SUMMARY

Your investment goals, desires, and values determine the amount of risk that you are willing to take in your investment future.  In this episode, Steven discusses the differences between growth and security to help you determine what investments you should be looking at based on your current investment cycle. 

 

Key Takeaways

  1. Growth and Security are on opposite sides of the investment spectrum.  Growth can provide higher profit but at greater risk, whereas Security is less risk however usually lesser returns on profit.
  2. Typically, the more money that somebody has, the more that they’re focused on preservation, and they move down the risk scale. 
  3. If you’re later in the investment cycle, you have to know what your personal preferences and values are, and then make some selections into assets that are going to deliver you the kind of returns you’re looking for.

——

### Stated task 1
Shorten the paragraph in the summary above that begins "Your investment goals, desires, and values," keeping its main facts.

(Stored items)
——

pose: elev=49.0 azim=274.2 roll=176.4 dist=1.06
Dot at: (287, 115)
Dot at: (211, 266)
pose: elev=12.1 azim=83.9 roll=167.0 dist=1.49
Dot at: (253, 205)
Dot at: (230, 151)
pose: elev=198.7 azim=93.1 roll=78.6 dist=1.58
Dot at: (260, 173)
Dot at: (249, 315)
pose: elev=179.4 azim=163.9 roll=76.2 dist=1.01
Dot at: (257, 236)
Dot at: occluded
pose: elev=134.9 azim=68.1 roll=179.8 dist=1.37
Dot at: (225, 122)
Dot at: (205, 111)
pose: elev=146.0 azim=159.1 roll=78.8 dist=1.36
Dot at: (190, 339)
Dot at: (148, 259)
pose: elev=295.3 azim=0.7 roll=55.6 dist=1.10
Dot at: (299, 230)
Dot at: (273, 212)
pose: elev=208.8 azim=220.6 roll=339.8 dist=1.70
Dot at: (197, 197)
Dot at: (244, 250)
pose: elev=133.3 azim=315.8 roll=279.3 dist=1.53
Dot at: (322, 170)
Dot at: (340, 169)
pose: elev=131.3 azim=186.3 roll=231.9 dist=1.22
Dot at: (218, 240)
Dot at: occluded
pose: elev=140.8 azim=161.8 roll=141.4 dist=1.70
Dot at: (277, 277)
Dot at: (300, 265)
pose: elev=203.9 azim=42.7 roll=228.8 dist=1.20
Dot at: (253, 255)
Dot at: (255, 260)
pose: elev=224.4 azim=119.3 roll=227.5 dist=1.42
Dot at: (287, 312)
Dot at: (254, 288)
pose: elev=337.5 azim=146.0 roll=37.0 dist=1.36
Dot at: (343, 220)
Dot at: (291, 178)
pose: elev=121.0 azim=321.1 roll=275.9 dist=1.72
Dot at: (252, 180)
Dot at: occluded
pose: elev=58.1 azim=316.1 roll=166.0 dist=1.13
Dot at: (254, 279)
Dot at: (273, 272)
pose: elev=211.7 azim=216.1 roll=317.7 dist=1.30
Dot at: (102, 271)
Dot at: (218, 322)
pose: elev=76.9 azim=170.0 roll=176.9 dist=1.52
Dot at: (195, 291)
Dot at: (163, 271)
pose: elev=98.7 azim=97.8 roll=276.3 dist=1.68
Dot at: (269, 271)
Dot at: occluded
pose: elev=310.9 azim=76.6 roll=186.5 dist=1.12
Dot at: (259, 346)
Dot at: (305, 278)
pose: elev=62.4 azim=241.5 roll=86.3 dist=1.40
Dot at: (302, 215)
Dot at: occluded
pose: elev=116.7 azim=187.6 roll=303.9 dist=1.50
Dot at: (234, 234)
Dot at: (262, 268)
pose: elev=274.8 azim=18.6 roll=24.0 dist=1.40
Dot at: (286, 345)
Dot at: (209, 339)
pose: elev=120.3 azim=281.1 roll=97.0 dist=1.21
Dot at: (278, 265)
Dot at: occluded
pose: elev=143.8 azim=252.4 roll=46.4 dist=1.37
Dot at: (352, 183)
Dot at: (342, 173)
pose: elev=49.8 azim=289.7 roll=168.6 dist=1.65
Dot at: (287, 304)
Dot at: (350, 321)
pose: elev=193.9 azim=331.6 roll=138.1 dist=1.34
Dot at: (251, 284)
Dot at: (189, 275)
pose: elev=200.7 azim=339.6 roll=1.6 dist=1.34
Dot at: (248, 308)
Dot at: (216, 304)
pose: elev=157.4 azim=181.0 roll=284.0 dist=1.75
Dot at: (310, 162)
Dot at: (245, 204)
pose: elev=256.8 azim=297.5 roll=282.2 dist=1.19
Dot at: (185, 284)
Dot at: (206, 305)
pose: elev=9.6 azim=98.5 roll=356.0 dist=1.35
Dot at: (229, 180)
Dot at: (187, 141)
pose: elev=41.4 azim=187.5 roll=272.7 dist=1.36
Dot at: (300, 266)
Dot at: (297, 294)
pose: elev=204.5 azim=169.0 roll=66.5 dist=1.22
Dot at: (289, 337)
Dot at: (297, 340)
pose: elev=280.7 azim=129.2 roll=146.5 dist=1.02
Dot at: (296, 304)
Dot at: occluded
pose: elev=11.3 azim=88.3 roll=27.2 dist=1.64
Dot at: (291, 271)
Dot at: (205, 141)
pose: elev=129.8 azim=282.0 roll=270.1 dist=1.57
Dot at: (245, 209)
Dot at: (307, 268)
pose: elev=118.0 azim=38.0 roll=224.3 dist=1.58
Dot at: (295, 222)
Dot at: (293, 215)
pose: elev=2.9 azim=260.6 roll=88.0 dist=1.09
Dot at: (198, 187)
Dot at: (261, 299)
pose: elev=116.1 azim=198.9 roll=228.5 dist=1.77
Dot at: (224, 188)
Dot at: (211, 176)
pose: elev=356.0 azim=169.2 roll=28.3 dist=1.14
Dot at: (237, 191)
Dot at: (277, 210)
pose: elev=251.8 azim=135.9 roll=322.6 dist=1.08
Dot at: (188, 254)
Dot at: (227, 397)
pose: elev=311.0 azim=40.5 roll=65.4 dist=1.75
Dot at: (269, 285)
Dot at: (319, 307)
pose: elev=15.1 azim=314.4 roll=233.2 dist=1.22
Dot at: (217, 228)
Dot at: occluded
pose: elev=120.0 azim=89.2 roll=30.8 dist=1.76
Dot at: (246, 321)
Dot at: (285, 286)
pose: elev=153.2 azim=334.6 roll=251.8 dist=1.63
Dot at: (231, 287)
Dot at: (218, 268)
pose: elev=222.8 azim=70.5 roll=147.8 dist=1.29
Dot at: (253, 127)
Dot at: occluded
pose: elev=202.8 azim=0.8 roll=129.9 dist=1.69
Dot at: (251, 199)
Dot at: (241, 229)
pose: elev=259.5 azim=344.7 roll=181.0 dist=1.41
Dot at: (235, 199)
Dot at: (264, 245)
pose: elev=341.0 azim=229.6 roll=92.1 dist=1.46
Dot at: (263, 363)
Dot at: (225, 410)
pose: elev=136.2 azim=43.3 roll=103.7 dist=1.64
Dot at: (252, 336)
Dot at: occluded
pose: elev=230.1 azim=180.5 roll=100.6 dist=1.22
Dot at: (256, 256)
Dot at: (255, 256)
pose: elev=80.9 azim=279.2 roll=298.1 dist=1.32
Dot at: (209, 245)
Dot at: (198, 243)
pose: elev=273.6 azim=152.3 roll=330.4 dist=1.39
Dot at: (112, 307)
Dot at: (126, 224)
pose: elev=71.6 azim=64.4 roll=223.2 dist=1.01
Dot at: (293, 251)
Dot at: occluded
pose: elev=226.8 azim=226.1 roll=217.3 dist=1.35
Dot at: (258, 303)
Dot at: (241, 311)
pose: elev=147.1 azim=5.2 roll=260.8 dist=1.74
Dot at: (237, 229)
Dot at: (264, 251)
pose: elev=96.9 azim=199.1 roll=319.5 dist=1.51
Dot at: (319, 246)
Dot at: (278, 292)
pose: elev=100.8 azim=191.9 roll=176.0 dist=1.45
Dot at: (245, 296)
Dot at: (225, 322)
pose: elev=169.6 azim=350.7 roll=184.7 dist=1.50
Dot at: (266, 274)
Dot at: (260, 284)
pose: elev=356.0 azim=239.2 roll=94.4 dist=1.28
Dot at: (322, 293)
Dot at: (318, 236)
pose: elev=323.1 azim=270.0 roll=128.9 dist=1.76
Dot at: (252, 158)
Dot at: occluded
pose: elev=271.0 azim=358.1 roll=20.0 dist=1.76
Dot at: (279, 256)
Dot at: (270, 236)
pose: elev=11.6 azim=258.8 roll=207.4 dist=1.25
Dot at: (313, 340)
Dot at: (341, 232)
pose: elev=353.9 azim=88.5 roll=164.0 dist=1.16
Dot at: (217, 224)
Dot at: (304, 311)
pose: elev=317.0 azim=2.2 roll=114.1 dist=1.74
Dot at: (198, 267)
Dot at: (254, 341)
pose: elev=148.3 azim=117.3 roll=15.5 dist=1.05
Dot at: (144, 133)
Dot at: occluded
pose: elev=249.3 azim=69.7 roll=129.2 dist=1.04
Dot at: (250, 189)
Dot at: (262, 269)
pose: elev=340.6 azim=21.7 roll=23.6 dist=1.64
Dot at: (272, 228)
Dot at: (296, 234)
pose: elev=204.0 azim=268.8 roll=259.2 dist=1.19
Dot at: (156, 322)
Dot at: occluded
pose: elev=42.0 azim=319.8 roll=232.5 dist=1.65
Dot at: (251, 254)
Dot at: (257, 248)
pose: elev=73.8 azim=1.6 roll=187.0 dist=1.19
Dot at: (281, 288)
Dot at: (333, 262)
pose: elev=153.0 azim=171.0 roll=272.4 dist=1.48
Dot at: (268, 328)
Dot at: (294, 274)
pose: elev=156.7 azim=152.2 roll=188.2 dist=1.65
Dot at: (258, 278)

——

### Stated task 2
Turn the listing into a numbered list, starting with its first line and going on through the line with "Dot at: (205, 111)", and leave out any blank lines.

### Written reply 1
Your investment goals, desires, and values decide how much risk you are willing to take. In this episode, Steven explains the differences between growth and security so you can decide which investments to look at based on your current investment cycle.

### Written reply 2
1. pose: elev=49.0 azim=274.2 roll=176.4 dist=1.06
2. Dot at: (287, 115)
3. Dot at: (211, 266)
4. pose: elev=12.1 azim=83.9 roll=167.0 dist=1.49
5. Dot at: (253, 205)
6. Dot at: (230, 151)
7. pose: elev=198.7 azim=93.1 roll=78.6 dist=1.58
8. Dot at: (260, 173)
9. Dot at: (249, 315)
10. pose: elev=179.4 azim=163.9 roll=76.2 dist=1.01
11. Dot at: (257, 236)
12. Dot at: occluded
13. pose: elev=134.9 azim=68.1 roll=179.8 dist=1.37
14. Dot at: (225, 122)
15. Dot at: (205, 111)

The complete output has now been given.